O enquadramento dos gastos merece o mesmo enfoque quando se trata do Programa Nacional das Escolas Cívico-Militares (Pecim) — Decreto nº 10.004/2019. Os militares que atuam nas escolas cívico-militares não são considerados, para todos os fins, como profissionais da educação básica, nos termos do artigo 24 do Decreto. Desta forma, os gastos com militares inativos que atuam como monitores do modelo de escolas cívico-militares não podem ser computados como despesas com manutenção e desenvolvimento do ensino, sob pena de glosa do cômputo ilícito diante do desvio dos recursos vinculados à estritamente educação.

A LDB é suficientemente clara em vedar, em seu artigo 71, o cômputo como "manutenção e desenvolvimento do ensino" de quaisquer gastos de natureza suplementar que tenham correlação com outras políticas públicas, ainda que esses, direta ou indiretamente, possam vir a beneficiar a rede escolar. Exemplificam tal vedação os incisos II, IV e V do citado dispositivo da LDB: gastos assistenciais, sanitários ou com obras de infraestrutura não podem ser financiados com os recursos educacionais, mesmo quando aproveitam à comunidade escolar. A LDB é tão rigorosa quanto ao destino dos recursos vinculados ao setor que também proibiu o cômputo da remuneração de profissionais da educação, quando esses estiverem "em desvio de função ou em atividade alheia à manutenção e desenvolvimento do ensino" (artigo 71, VI).

Diante da existência de estrutura estatal vocacionada, com dotações e próprias e até um fundo específico para a segurança pública, soa irônica, quando não paradoxal a pretensão de empreender volumosos gastos, manejando os escassos recursos vinculados à educação, para promover a segurança das escolas, quando se verifica um elevado estágio de inadimplemento das metas e estratégias do Plano Nacional de Educação (Lei nº 13.005, de 25 de junho de 2014). É evidente o desvio de finalidade, o que é agravado pela circunstância de inúmeros entes políticos terem deixado de aplicar os recursos vinculados à educação durante a pandemia, enquanto os educandos das suas redes públicas sofreram retrocessos consideráveis na aprendizagem, dada a baixa qualidade do ensino remoto que receberam.

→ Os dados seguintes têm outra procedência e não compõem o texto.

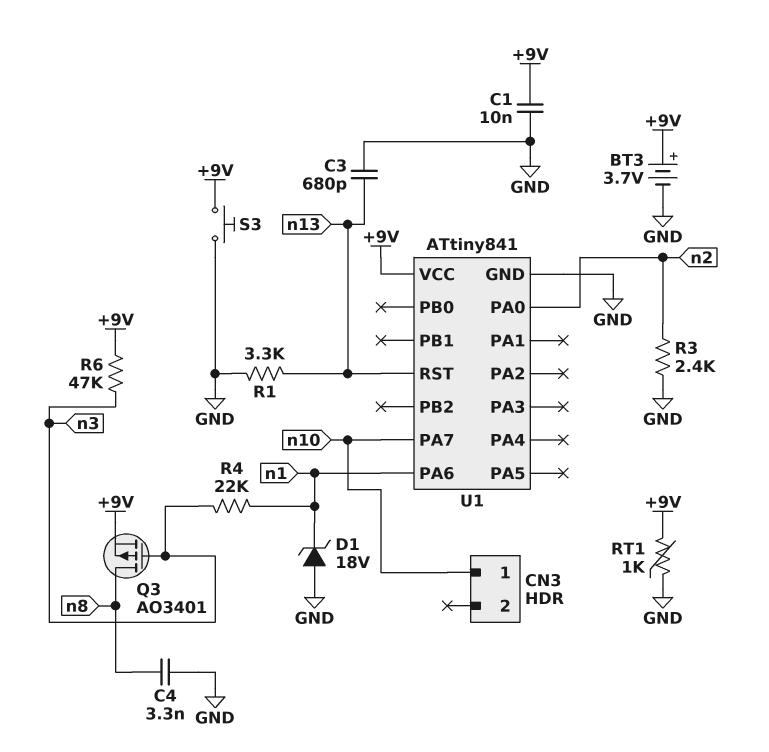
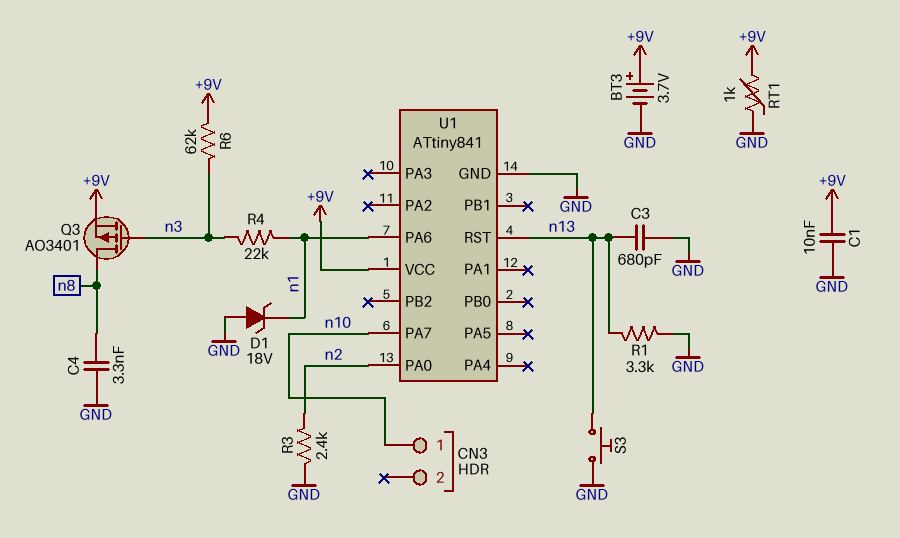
R6: 47k (+9V, n3) -> 62k (+9V, n3)
S3: button (+9V, GND) -> button (GND, n13)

É relevante anotar que a Emenda Constitucional nº 119/22 impediu a responsabilização de administrativa, cível e criminal de agentes públicos pelo descumprimento da aplicação do mínimo constitucional previsto no artigo 212 nos exercícios de 2020 e 2021, em razão do estado de calamidade pública causado pela Covid-19 (artigo 119 ADCT). A mesma Emenda de anistia excepcional previu uma medida compensatória — os entes deverão "complementar na aplicação da manutenção e desenvolvimento do ensino, até o exercício financeiro de 2023, a diferença a menor entre o valor aplicado, conforme informação registrada no sistema integrado de planejamento e orçamento, e o valor mínimo exigível constitucionalmente para os exercícios de 2020 e 2021" (artigo 119, parágrafo único, ADCT).

As muitas perdas sofridas pela educação no período de pandemia tornam ainda mais urgente a necessidade de proteger os valores mínimos destinados à manutenção e desenvolvimento do ensino. Para além de qualquer juízo de valor específico sobre a conveniência ou não, em cada caso específico, da contratação de vigilância armada para proteção do ambiente escolar, os recursos eventualmente gastos não podem ser computados como se fossem destinados ao cumprimento do artigo 212 da Constituição, tampouco podem onerar os recursos relativos ao Fundeb (artigo 212-A, também da CF/1988).